In Trice v. State, [CR-95-2006, Aug. 22, 1997],[*] which is being released simultaneously with this opinion, we asked the Alabama Supreme Court to reconsider its holding requiring a separate written order stating the evidence relied on and reasons for revoking probation, and we asked that court to allow the transcript from the proceedings to fulfill the requirement of a written order as long as the record is clear as to why probation was revoked. In that opinion, Judge Cobb referenced the opinions of numerous jurisdictions that have held that the transcribed oral statements of a trial judge at a probation revocation proceeding are adequate to support revocation as long as they appear in the record on appeal. Further, the Alabama Rules of Criminal Procedure, adopted by the Supreme Court of Alabama, state that the proper procedure for the trial court is to "make a written statement or state for the record the evidence relied upon and the reasons for revoking probation." Rule 27.6(f), Ala. R.Crim. P. (emphasis added). Either method would "give a reviewing court a basis for evaluating the revocation hearing and decision." Committee Comments to Rule 27.6, Ala. R.Crim. P. Therefore, in remanding this case to the trial court for a written order, we ask the Alabama Supreme Court to revisit its holding on this issue and ask that they relieve the trial courts of the unnecessary burden of preparing a written order in cases where the trial court has orally stated for the record the evidence relied upon and the reasons for revoking probation.

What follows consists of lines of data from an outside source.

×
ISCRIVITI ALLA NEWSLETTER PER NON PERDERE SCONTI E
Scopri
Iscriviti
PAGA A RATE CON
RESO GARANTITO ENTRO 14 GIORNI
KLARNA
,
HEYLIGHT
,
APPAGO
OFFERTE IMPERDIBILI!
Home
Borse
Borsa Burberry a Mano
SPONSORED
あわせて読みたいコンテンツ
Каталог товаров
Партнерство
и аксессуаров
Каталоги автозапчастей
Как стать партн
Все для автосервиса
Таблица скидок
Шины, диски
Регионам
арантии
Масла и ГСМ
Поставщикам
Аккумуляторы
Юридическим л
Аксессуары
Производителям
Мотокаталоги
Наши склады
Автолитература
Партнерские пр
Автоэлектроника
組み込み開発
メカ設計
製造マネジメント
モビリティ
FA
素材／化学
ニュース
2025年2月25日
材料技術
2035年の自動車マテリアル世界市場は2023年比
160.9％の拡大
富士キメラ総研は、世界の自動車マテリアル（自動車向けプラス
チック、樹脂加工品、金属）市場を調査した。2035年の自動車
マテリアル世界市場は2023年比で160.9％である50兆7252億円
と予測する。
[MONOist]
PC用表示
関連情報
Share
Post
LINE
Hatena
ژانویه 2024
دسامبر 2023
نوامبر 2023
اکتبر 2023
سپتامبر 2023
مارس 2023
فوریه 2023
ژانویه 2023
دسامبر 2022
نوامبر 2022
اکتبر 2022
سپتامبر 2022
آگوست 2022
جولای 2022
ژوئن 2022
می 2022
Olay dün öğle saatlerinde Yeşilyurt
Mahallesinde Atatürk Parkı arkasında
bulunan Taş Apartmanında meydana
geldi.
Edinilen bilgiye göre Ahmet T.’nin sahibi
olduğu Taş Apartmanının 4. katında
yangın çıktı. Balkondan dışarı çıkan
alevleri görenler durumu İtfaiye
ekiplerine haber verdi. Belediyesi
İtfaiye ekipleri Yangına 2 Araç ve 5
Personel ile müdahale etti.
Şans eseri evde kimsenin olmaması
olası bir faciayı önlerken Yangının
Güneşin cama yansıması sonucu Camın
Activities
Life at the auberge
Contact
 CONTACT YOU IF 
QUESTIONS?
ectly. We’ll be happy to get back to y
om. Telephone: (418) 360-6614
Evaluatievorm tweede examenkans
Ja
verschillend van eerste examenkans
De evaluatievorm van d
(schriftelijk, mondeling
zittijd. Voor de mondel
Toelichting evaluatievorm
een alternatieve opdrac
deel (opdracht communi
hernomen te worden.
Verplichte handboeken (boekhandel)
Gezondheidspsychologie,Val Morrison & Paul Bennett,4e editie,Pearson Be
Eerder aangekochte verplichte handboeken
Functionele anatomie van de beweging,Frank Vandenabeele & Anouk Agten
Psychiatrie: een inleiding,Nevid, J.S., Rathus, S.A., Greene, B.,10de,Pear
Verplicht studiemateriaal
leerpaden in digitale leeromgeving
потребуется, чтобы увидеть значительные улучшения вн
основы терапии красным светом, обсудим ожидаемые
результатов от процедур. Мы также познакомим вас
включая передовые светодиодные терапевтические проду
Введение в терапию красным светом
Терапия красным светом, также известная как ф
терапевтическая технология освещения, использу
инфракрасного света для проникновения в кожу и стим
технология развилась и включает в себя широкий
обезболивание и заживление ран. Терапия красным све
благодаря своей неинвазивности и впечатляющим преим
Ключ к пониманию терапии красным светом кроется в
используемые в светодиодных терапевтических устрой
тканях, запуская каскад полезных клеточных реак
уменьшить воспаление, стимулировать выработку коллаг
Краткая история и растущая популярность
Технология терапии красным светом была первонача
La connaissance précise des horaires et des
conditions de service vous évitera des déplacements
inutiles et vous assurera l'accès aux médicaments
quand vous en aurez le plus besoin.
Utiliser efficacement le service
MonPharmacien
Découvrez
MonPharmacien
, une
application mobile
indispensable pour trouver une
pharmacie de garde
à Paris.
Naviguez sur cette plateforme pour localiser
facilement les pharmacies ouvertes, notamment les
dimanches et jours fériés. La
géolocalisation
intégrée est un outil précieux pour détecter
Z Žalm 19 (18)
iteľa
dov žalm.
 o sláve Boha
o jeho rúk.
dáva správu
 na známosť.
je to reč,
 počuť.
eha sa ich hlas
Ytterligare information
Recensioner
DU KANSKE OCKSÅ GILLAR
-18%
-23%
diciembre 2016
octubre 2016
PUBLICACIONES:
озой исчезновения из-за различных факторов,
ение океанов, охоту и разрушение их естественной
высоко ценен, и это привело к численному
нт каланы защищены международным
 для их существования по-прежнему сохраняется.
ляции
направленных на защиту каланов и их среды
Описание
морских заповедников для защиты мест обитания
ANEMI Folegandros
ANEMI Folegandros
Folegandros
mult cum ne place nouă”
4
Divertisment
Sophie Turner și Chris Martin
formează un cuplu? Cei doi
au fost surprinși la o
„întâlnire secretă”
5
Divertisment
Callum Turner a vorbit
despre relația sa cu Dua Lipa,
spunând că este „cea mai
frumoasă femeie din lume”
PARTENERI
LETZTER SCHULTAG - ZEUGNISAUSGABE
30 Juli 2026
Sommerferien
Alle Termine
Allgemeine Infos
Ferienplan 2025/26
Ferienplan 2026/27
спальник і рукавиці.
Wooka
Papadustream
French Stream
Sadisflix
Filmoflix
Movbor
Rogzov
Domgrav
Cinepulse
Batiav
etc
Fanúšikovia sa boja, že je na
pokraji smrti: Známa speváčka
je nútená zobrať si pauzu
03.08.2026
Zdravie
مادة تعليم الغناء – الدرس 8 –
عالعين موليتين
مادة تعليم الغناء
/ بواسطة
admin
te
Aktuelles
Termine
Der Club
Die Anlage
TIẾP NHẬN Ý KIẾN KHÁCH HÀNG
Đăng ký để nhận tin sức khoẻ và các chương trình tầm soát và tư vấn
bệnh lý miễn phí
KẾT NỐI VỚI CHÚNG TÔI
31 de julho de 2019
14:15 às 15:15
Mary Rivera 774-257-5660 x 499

For the foregoing reasons, this case is remanded to the trial court for preparation of a written statement of the evidence relied on and reasons for revoking the appellant's probation. Due return shall be filed with this Court no later than 42 days from the date of this opinion.
REMANDED WITH INSTRUCTIONS.[**]
All judges concur.NOTES
[*] Note from the reporter of decisions: On October 17, 1997, the Court of Criminal Appeals withdrew its August 22, 1997, opinion in Trice v. State and substituted another one. See ___ So.2d ___. The Court of Criminal Appeals makes the same request to the Alabama Supreme Court in its October 17, 1997, opinion.
[**] Note from the reporter of decisions: On October 17, 1997, on return to remand, the Court of Criminal Appeals affirmed, without opinion.